(Beginning of DATA IN THIS EXERCISE)

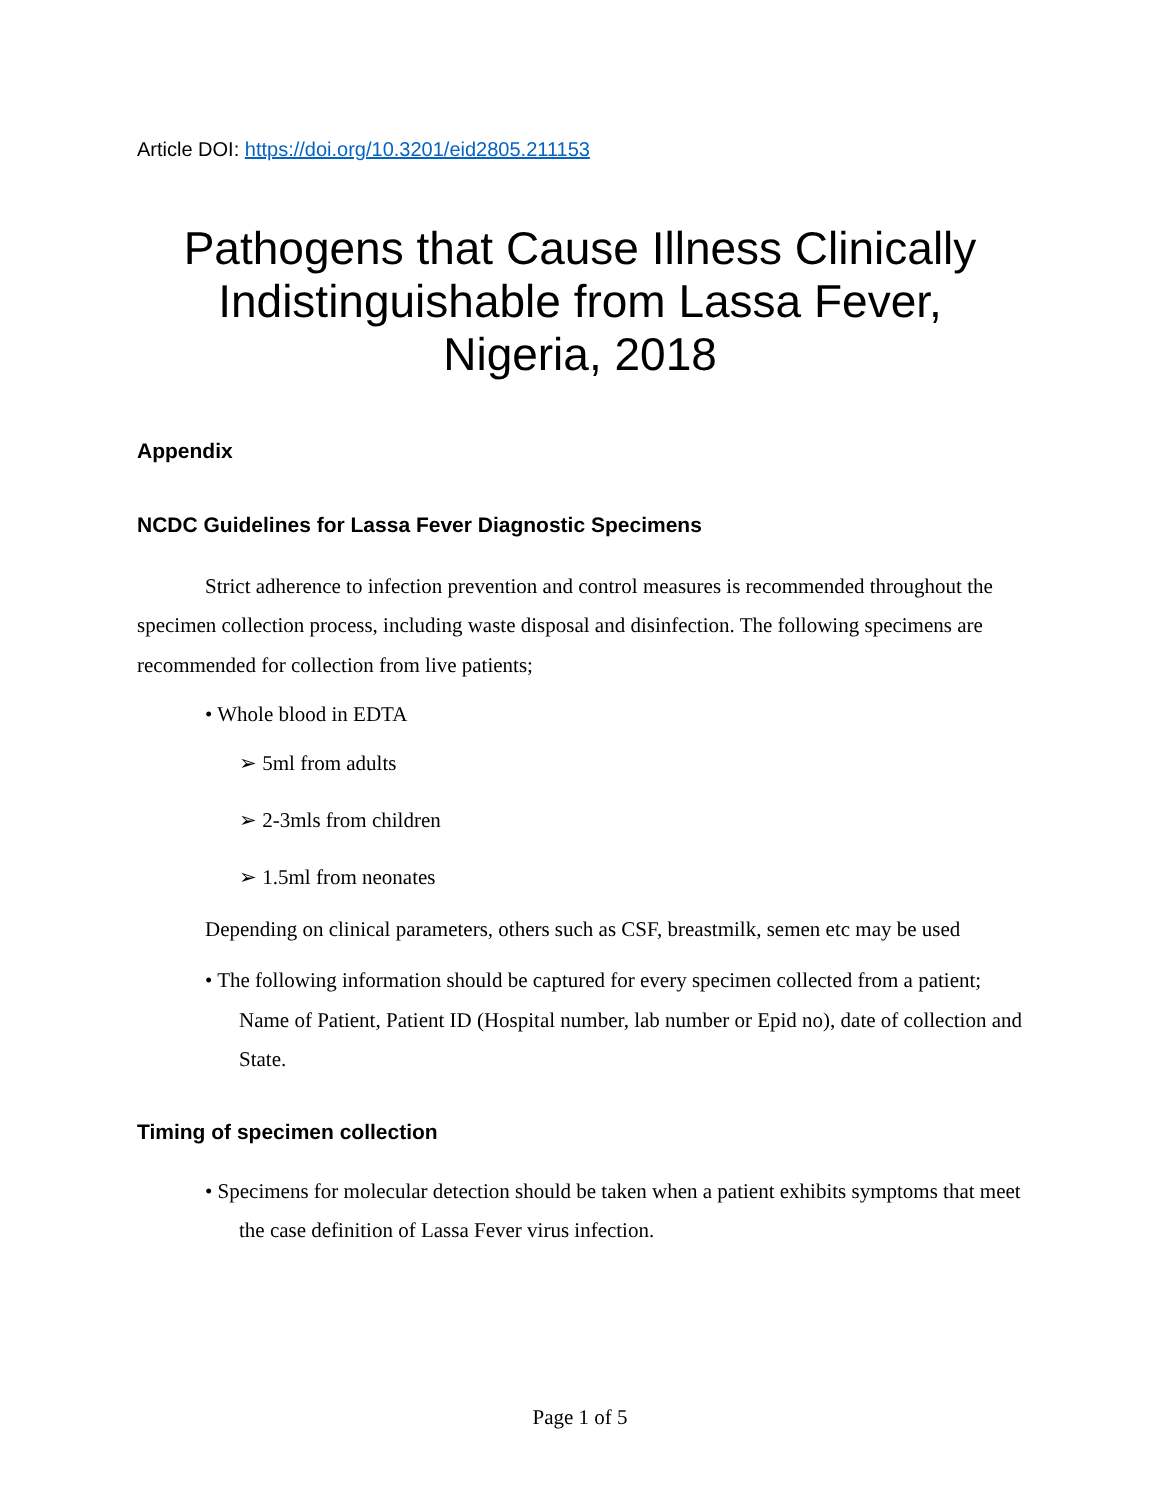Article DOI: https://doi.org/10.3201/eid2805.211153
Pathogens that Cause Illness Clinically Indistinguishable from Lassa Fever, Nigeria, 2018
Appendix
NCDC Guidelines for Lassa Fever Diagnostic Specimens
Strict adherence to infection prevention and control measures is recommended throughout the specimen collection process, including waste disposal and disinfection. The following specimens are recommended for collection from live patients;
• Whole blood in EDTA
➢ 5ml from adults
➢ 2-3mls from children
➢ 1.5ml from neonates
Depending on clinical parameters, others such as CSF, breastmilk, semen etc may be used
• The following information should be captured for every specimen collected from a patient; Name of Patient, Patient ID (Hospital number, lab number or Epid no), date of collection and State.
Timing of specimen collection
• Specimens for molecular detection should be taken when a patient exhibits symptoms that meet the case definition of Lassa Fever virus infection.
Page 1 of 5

(End of DATA IN THIS EXERCISE)
(Beginning of DATA IN THIS EXERCISE)

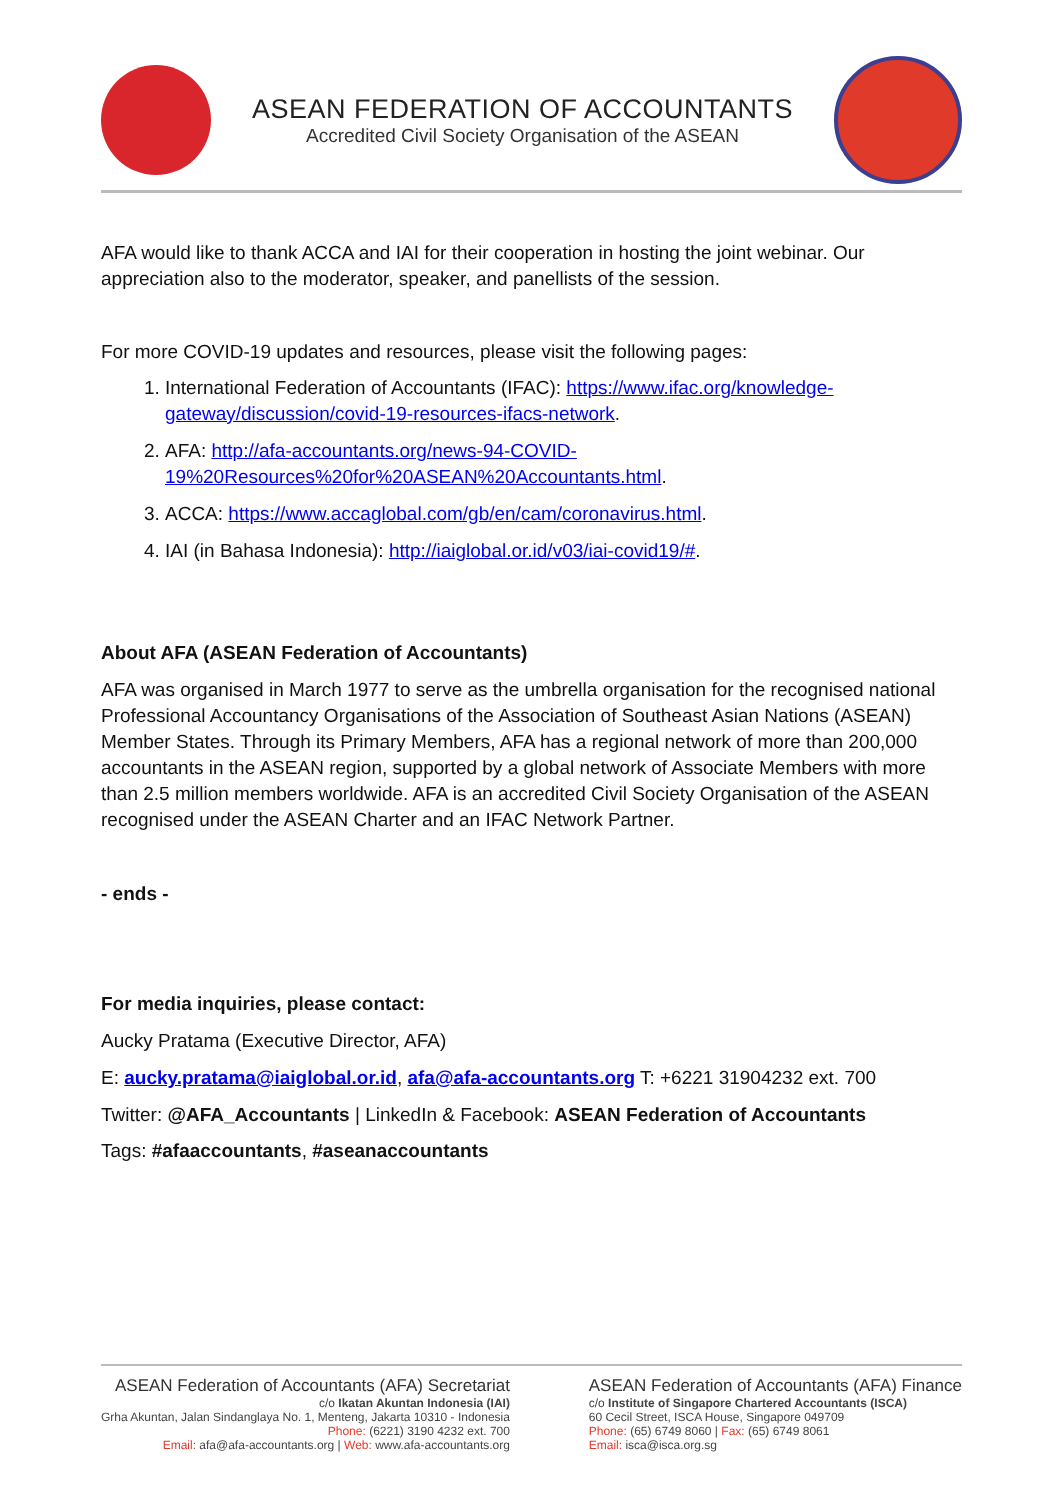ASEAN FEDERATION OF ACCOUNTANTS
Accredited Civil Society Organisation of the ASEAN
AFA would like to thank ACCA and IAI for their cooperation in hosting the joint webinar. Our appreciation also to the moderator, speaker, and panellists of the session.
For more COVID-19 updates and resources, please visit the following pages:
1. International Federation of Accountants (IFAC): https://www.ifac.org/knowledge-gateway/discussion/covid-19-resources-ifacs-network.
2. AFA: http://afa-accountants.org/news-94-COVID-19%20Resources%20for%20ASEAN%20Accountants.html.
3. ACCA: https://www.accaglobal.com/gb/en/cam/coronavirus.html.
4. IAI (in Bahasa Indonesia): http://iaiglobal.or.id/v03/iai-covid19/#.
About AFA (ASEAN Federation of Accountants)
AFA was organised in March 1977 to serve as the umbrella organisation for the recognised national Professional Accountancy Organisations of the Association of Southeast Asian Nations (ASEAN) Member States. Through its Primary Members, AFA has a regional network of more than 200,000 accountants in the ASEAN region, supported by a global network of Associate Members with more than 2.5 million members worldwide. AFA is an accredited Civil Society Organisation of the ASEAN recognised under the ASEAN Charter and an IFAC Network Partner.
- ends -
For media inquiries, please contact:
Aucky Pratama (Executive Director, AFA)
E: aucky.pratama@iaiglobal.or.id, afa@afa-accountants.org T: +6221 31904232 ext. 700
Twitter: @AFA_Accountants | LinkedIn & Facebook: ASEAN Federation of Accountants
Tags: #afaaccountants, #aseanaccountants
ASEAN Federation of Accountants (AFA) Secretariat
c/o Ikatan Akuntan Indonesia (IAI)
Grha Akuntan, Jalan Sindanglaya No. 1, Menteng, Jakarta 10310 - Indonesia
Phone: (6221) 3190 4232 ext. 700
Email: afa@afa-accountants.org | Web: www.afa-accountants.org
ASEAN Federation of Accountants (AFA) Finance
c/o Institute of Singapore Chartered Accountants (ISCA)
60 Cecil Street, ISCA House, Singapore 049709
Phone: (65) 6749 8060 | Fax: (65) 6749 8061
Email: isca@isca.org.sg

(End of DATA IN THIS EXERCISE)

TASK STATEMENT:
With "html" as the string to match, show every line of the entries above that has it.

ANSWER TO THE EXERCISE:
2. AFA: http://afa-accountants.org/news-94-COVID-19%20Resources%20for%20ASEAN%20Accountants.html.
3. ACCA: https://www.accaglobal.com/gb/en/cam/coronavirus.html.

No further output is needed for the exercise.